- The Washington Times - Monday, April 20, 2009

GOLDEN, Colo. | The first officers on the scene had never trained for what they found at Columbine High School - no hostages, no demands, just killing.

In the hours that followed, the nation watched in horror as the standard police procedure for dealing with shooting rampages in the United States proved tragically, heartbreakingly flawed April 20, 1999.

Two officers exchanged fire with one of the teenage gunmen just outside the school door, then stopped - as they had been trained to do - to wait for a SWAT team. During the 45 minutes it took for the SWAT team to assemble and go in, Eric Harris and Dylan Klebold shot 10 of the 13 people they killed that day.

The killers committed suicide about the time that the makeshift SWAT team finally entered, but the SWAT officers took several hours more to secure the place, moving methodically from room by room. One of the wounded, teacher Dave Sanders, slowly bled to death.

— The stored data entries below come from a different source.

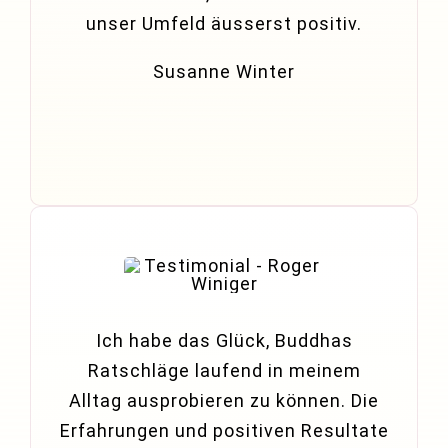
unser Umfeld äusserst positiv.
Susanne Winter
Ich habe das Glück, Buddhas
Ratschläge laufend in meinem
Alltag ausprobieren zu können. Die
Erfahrungen und positiven Resultate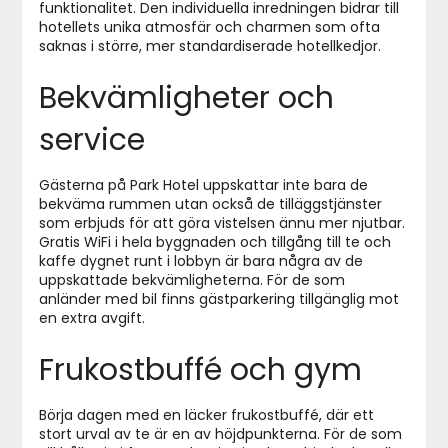
funktionalitet. Den individuella inredningen bidrar till
hotellets unika atmosfär och charmen som ofta
saknas i större, mer standardiserade hotellkedjor.
Bekvämligheter och
service
Gästerna på Park Hotel uppskattar inte bara de
bekväma rummen utan också de tilläggstjänster
som erbjuds för att göra vistelsen ännu mer njutbar.
Gratis WiFi i hela byggnaden och tillgång till te och
kaffe dygnet runt i lobbyn är bara några av de
uppskattade bekvämligheterna. För de som
anländer med bil finns gästparkering tillgänglig mot
en extra avgift.
Frukostbuffé och gym
Börja dagen med en läcker frukostbuffé, där ett
stort urval av te är en av höjdpunkterna. För de som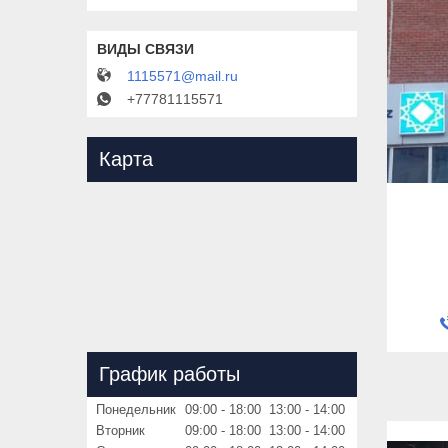
1115571@mail.ru
+77781115571
Карта
График работы
Понедельник
09:00
18:00
13:00
14:00
Вторник
09:00
18:00
13:00
14:00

“It was really frustrating,” said Marjorie Lindholm, a grief counselor and speaker at police training seminars. Miss Lindholm was a 16-year-old student in a science classroom where two classmates used their T-shirts to try to stanch Mr. Sanders’ bleeding. “We were told ‘They’re on their way, they’re coming.’ ”

Ten years later, Columbine has transformed the way police in the United States deal with shooting rampages. After the tragedy, police across the country developed “active-shooter” training, which calls for responding officers to rush toward gunfire and step over bodies and bleeding victims, if necessary, to stop the gunman - the active shooter - first.

Police now are trained that a gunman in a mass shooting kills a person every 15 seconds.

Across the country, police say the strategy has saved lives time and again.

In North Carolina, active-shooter training became part of the state’s law enforcement academy curriculum in 2001. Last month, a rampage at a Carthage, N.C., nursing home that killed a nurse and seven helpless patients was cut short when 25-year-old Officer Justin Garner entered the place alone and wounded the gunman with one shot. Mr. Garner had undergone active-shooter training.

For three decades before Columbine, law enforcement had followed a contain-and-wait strategy calculated to prevent officers and bystanders from getting killed. That strategy and the creation of SWAT teams were prompted by the 1966 sniper attack at the University of Texas at Austin, where Charles Whitman climbed a clock tower and opened fire with a high-powered rifle, killing 14 people.

Columbine prompted the most sweeping changes in police tactics since then.

Police across the country now employ so-called contact teams, in which patrol officers from any jurisdiction band together to enter a building in formation to confront the gunman and shoot it out with him if necessary.

SWAT teams go in after that, usually to make sure there are no other gunmen or to rescue hostages.

During the 2007 massacre that left 33 people dead at Virginia Tech, three of the first five officers who entered the classroom building where most of the victims died were patrol officers trained to deal with an active shooter, according to an official report on the tragedy.

Earlier this month, police tactics came under scrutiny after a gunman killed 13 people and committed suicide at an immigrant center in Binghamton, N.Y. Police arrived within three minutes of the first call but held back. It took 43 minutes for a SWAT team to enter.

Police said by the time they arrived the gunfire had stopped, and because they thought there was no active shooter in the building, they decided to wait for the SWAT team.

In another change prompted by Columbine, SWAT teams across the country have armed medics and rescue teams trained to carry the wounded out under fire.